§ **TEXTE FOURNI**

#4022

Ça y est, les journées s’achèvent plus tôt, entre huit et neuf les trains sifflent sous un éclat du ciel qui n’éclaire pas, du bleu sombre monte dans le jardin. Les grandes mains du figuier virent déjà au jaune. Avançant lentement vers le rétablissement, j’ai tapé au propre deux des trois nouvelles composées cet été. Je me demande d’ailleurs ce que valent ces tablettes / bloc-notes numériques, si réellement la conversion au texte tapuscrit s’avère satisfaisante.

#4021

Allons, en deux ans je ne suis allé à la brocante dominicale de saint Michel que deux pauvres fois. Ce matin je me suis donc un peu lâché, les opportunités ne manquant guère : deux belles reliures de Pierre Loti dans les versions illustrées de chez Lafitte ; une pile de vieux Masque (mon dernier dada) ; une reliure de Foxie bien râpée ; et deux vases vintage de type Valauris. Le tout parfaitement indispensable, cela va sans dire. Je suis rentré titubant un peu, la canne tremblante mais la tête contente.

#4020

« Mais la pluie a fait le jeu du loup », lis-je à l’instant. Jolie expression que je ne connaissais pas, faire le jeu du loup. Dans un roman policier de 1962. Ici et maintenant, sous un ciel étrangement jaune la pluie ne fait aucun jeu, qui hésite et se fait attendre, mais en début de journée j’ai tout de même pris une drache en centre-ville. Mes nouveaux yeux sont commandés, mes vertiges vestigiels, mes fatigues toujours fréquentes. Convalescent.

§ **DONNÉES À ANALYSER**

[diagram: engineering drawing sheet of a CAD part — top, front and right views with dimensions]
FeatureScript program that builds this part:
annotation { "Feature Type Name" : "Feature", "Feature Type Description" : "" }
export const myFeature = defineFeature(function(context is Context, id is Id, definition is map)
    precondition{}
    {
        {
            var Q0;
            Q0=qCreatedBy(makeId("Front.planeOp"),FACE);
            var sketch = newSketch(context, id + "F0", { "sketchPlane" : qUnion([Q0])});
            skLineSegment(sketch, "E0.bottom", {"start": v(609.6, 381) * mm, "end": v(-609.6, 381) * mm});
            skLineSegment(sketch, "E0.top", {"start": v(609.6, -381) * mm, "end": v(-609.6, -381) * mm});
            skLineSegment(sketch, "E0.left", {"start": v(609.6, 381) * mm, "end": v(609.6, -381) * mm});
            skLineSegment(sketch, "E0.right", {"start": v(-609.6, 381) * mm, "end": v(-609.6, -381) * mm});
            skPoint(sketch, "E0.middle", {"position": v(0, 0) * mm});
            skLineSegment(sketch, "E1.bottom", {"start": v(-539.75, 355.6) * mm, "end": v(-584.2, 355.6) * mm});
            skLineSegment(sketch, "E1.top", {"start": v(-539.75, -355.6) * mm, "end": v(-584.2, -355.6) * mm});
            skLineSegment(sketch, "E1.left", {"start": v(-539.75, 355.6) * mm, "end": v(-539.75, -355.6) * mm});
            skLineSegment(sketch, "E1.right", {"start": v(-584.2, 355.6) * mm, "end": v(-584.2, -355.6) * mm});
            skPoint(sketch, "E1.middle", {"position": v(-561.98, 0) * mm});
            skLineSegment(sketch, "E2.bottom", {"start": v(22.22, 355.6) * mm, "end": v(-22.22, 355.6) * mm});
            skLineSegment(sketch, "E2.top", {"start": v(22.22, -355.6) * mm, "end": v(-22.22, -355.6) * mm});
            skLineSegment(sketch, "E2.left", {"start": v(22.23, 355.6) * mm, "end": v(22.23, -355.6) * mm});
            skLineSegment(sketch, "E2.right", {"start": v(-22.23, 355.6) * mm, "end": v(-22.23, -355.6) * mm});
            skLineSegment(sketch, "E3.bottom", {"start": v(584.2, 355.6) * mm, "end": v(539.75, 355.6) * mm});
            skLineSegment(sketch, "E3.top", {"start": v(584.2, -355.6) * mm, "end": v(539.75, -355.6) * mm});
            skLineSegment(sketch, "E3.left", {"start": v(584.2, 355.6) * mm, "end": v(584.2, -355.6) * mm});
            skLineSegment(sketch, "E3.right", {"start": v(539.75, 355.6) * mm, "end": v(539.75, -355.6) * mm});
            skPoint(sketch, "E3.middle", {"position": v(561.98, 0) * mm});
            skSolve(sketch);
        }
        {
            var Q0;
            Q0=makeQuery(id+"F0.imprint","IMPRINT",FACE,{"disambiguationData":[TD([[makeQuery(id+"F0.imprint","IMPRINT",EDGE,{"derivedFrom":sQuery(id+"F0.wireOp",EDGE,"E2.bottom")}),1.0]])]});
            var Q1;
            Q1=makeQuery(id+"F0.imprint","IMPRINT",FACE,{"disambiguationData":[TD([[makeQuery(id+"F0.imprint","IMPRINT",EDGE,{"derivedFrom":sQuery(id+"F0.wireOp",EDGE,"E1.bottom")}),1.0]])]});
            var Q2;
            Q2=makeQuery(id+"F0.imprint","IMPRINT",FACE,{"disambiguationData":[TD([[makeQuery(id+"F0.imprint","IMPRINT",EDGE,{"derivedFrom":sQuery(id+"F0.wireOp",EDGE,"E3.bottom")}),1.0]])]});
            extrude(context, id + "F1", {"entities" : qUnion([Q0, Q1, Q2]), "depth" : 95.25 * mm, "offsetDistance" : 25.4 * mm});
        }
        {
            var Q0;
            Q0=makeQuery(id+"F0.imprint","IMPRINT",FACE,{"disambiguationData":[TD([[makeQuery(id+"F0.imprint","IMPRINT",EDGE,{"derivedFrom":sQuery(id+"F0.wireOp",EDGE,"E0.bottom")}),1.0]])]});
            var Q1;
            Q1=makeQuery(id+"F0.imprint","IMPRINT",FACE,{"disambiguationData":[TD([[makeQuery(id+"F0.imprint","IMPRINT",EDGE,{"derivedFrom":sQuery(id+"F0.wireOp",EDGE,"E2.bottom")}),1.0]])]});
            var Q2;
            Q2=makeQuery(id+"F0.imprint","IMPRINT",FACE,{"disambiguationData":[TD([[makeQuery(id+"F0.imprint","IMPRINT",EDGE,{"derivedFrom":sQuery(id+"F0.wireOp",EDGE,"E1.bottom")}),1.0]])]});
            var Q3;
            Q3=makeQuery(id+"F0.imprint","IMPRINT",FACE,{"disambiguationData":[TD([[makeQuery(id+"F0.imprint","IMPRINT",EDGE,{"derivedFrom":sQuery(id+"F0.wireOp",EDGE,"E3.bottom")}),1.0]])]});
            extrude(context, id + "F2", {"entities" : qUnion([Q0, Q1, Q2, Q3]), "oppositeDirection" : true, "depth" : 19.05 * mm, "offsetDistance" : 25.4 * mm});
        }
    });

§ **TÂCHES À RÉALISER**
**1)** Recopiez, dans le journal de convalescence, le passage allant de « Ça y est, les » jusqu'à « tapuscrit s’avère satisfaisante. ».
**2)** Réduisez à une liste le paragraphe du journal de convalescence qui commence par « Allons, en deux ans », en conservant ses faits principaux.
**3)** Prolongez le journal de convalescence à partir de sa dernière phrase, s'il vous plaît.

§ **LISTE DES RÉPONSES**
**1)**
Ça y est, les journées s’achèvent plus tôt, entre huit et neuf les trains sifflent sous un éclat du ciel qui n’éclaire pas, du bleu sombre monte dans le jardin. Les grandes mains du figuier virent déjà au jaune. Avançant lentement vers le rétablissement, j’ai tapé au propre deux des trois nouvelles composées cet été. Je me demande d’ailleurs ce que valent ces tablettes / bloc-notes numériques, si réellement la conversion au texte tapuscrit s’avère satisfaisante.

**2)**
- En deux ans, seulement deux visites à la brocante dominicale de saint Michel.
- Achats de ce matin : deux reliures illustrées de Pierre Loti chez Lafitte, une pile de vieux Masque, une reliure de Foxie très râpée et deux vases vintage de type Valauris.
- Retour un peu titubant, la canne tremblante mais la tête contente.

**3)**
#4019

La grande rumeur cadencée d’un train passe dans la nuit. Une rivière de métal. C’est le monde qui passe au large de mon petit domicile. La pluie promise n’est pas tombée. J’ai relu ces dernières semaines les Dorothy Sayers en VO et ai de nouveau envie de lire en français, ça m’est nécessaire pour en quelque sorte alimenter mon envie d’écrire encore frustrée par la maladie, lire du style, regarder notre langue en travail. Enfin, j’entre en convalescence et reprendrai au plus tôt l’écriture. Que lire donc, sans doute vais-je piocher de nouveau dans les vieux polars français, tiens Francis Didelot ou Jacques Ouvard, par exemple. La lecture de romans policiers entretient également en moi la tournure d’esprit nécessaire pour creuser l’univers de Bodichiev, cette douce obsession qui est mienne.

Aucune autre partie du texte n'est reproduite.